■ Task brief ■
From the line that contains "left elbow: (243, 412)" to the end of the records below, copy every line exactly. Both the first and last of these lines count.

Images with localized body landmarks:
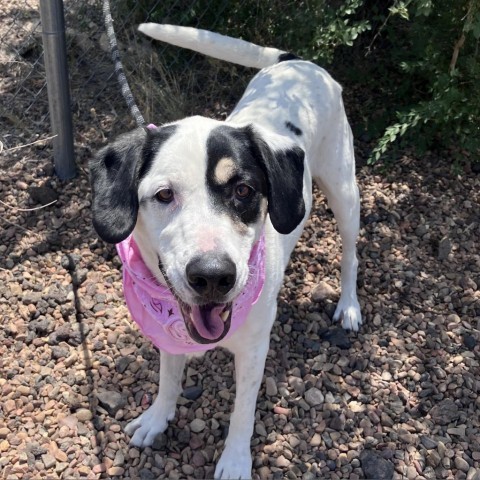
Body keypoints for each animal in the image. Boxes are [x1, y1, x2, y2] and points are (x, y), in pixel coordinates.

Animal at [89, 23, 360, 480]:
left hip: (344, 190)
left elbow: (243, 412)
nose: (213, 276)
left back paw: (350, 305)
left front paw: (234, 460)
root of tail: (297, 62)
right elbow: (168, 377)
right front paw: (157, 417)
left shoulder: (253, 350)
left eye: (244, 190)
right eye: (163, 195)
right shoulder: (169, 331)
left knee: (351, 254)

■ Completed task ■
left elbow: (243, 412)
nose: (213, 276)
left back paw: (350, 305)
left front paw: (234, 460)
root of tail: (297, 62)
right elbow: (168, 377)
right front paw: (157, 417)
left shoulder: (253, 350)
left eye: (244, 190)
right eye: (163, 195)
right shoulder: (169, 331)
left knee: (351, 254)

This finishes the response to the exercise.